For centuries, we have only collected and crunched a sliver of information because of the cost and complexity of processing larger amounts. We relied on data of the cleanest, highest quality possible, since we only tapped a little of it. And we tried to uncover the reasons behind how the world worked, to generalize. Yet all this was actually a function of a small-data world, when we never had enough information. Change that, and a lot of other things need to change as well.
Think of a car engine. Breakdowns rarely ever happen all at once. Instead, one hears strange noises or the driving “feels funny” a few days in advance. Many vehicles are fitted with sensors that can measure the heat and vibration from the engine. By capturing it in data, one can know what a healthy engine’s “data signature” looks like, as well as how it changes prior to a breakdown. That way, one can identify when a part is about to fail before it actually breaks. The car can alert the driver to visit a service station to get it repaired, as if it is clairvoyant. But we needed lots of data, needed to accept messy data, and had to give up knowing why the engine was about to break for the practical knowledge that it was, without a cause.
That’s big data. It ushers in three big shifts: more, messy and correlations (the book’s chapters 2, 3 and 4). First, more. We can finally harness a vast quantity of information, and in some cases, we can analyze all the data about a phenomenon. This lets us drill down into the details we could never see before. Second, messy. When we harness more data, we can shed our preference for data that’s only of the best calibre, and let in some imperfections. The benefits of using more data outweighs cleaner but less data. Third, correlations. Instead of trying to uncover causality, the reasons behind things, it is often sufficient to simply uncover practical answers.
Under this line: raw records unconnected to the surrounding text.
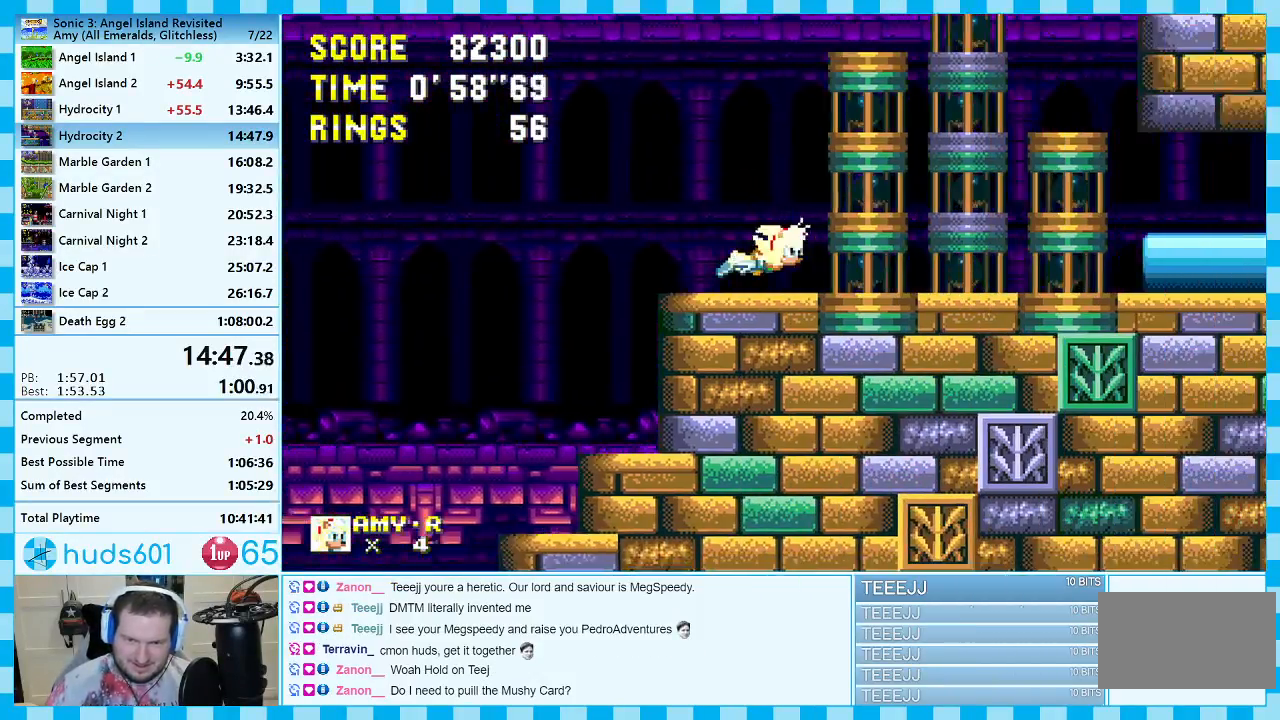
{"buttons": ["DPAD_RIGHT"], "events": [[100, "A", "up"]]}
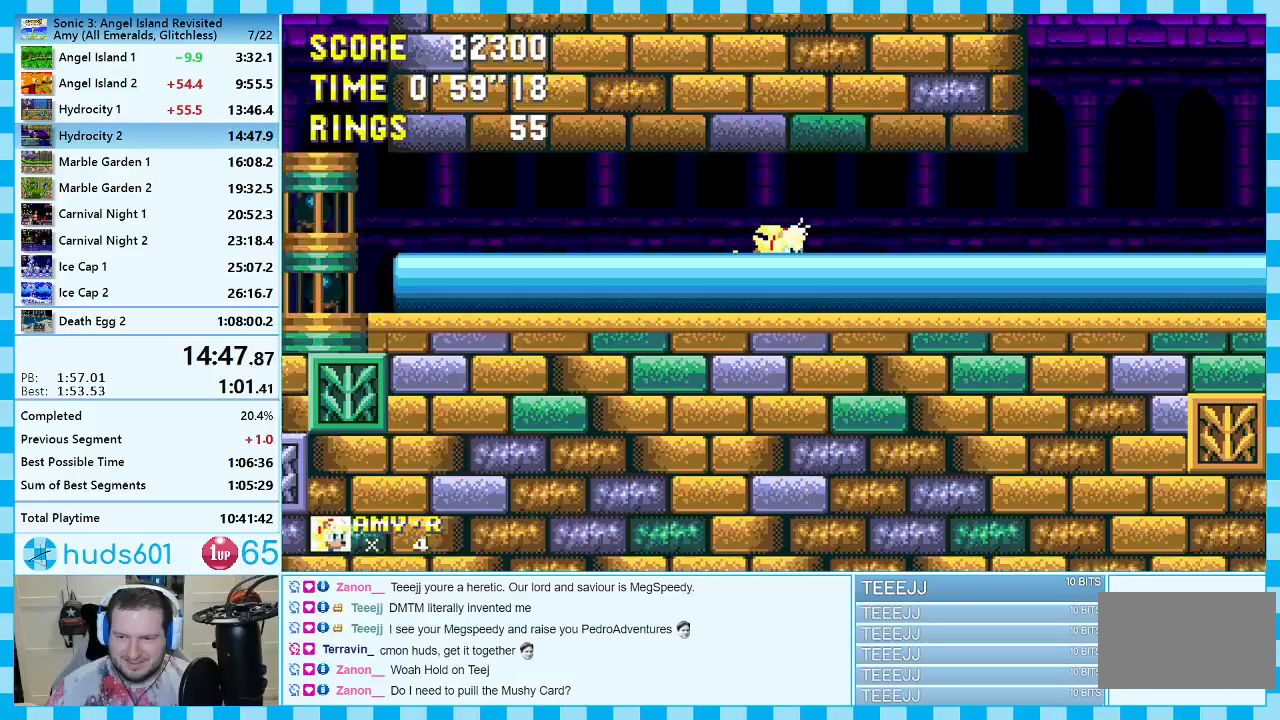
{"buttons": ["DPAD_RIGHT"], "events": []}
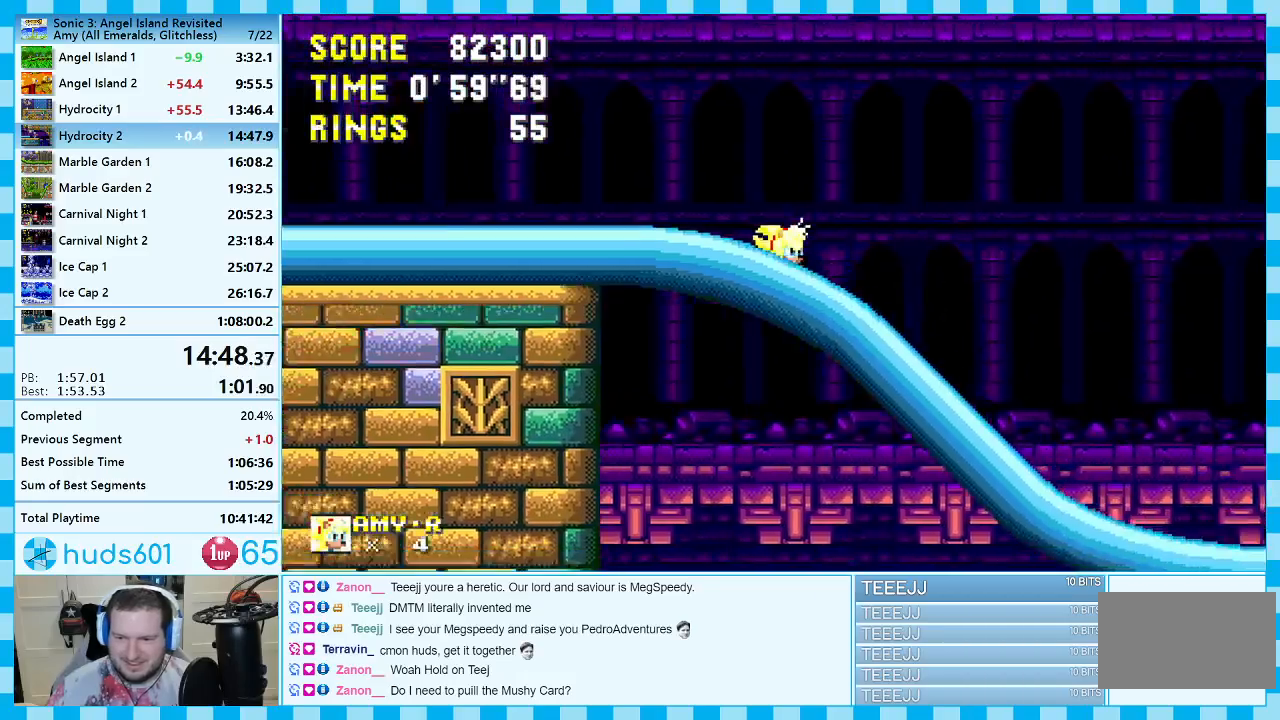
{"buttons": ["DPAD_RIGHT"], "events": []}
So if some combinations of aspirin and orange juice puts a deadly disease into remission, it is less important to know what the biological mechanism is than to just drink the potion. For many things, with big data it is faster, cheaper and good enough to learn “what,” not “why.”
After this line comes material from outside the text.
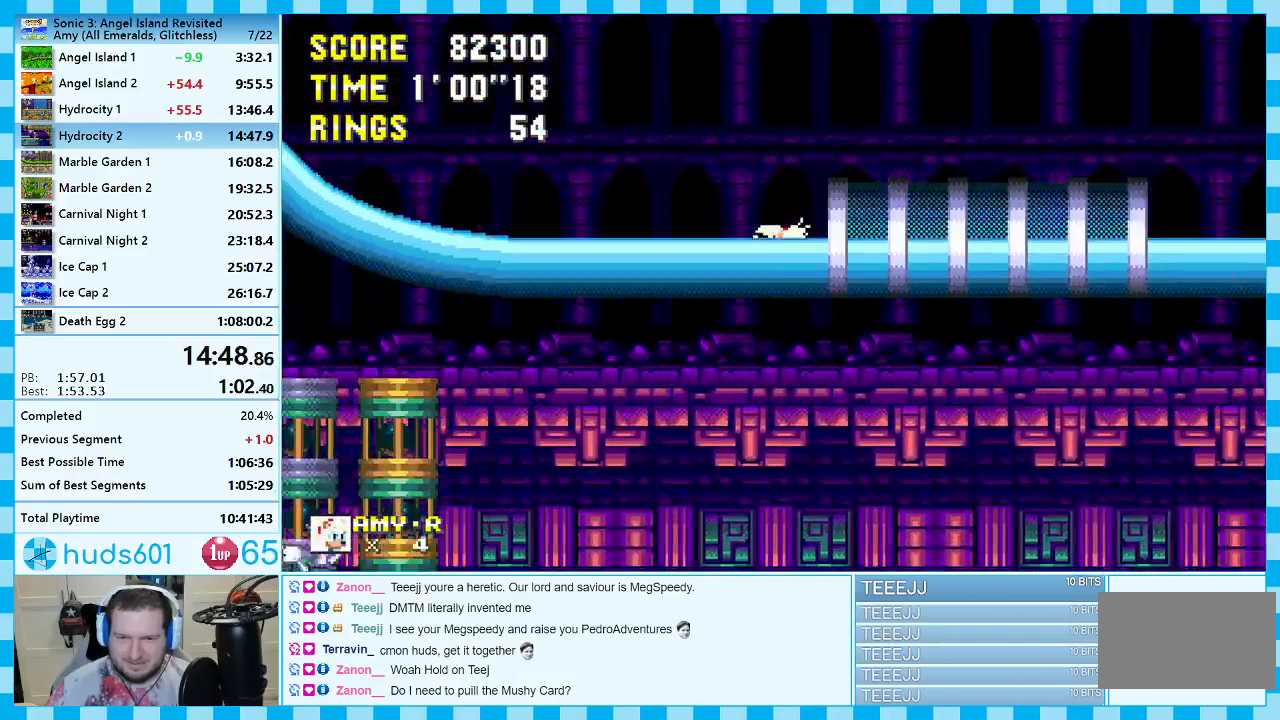
{"buttons": ["DPAD_RIGHT"], "events": []}
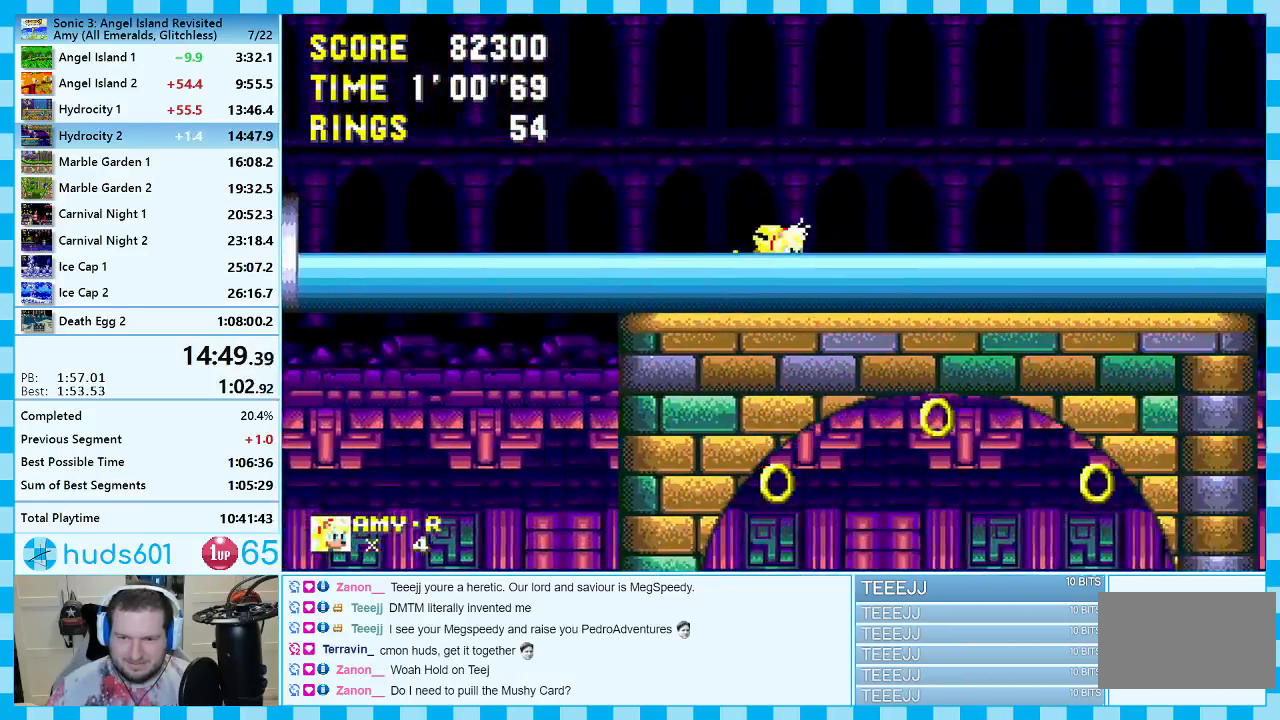
{"buttons": ["A", "DPAD_RIGHT"], "events": [[433, "A", "down"]]}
A reason that we can do these things is that we have so much more data, and one reason for that is because we are taking more aspects of society and rendering it into a data form (discussed in chapter 5). With so much data around, and the ability to process it, big data is the bedrock of new companies.
The value of data is in its secondary uses, not simply in the primary purpose for which it was initially collected, which is the way we tended to value it in the past (noted in chapter 6). Hence, a big delivery company can reuse data on who sends packages to whom to make economic forecasts. A travel site crunches billions of old flight-price records from airlines, to predict whether a given airfare is a good one, or if the price is likely to increase or decrease. These extraordinary data services require three things: the data, the skills, and a big data mindset (examined in chapter 7). Today, the skills are lacking, few have the mindset even though the data seems abundant. But over time, the skills and creativity will become commonplace — and the most prized part will be the data itself.
Big data also has a dark side (chapter 8). Privacy is harder to protect because the traditional legal and technical mechanisms don’t work well with big data. And a new problem emerges: propensity — penalizing people based on what they are predicted to do, not what the have done. At the same time, there will be an increasing need to stay vigilant so that we don’t fall victim to the “dictatorship of data,” the idea that we shut off our reasoned judgment and endow in the data-driven decisions more than they deserve.
Solutions to these thorny problems (raised in chapter 9) include a fundamental rethink of privacy law and the technology to protect personal information. Also, a new class of professional called the “algorithmist” that will do for the big data age what accountants and auditors did for an era 100 years ago, when the cornucopia of information swamping society was in the form of financial data.
What role is left for humanity? For intuition, experience and acting in defiance of what the data suggests? Big data is set to change not only how we interact with the world, but ourselves. Read it, and please tell us what you think.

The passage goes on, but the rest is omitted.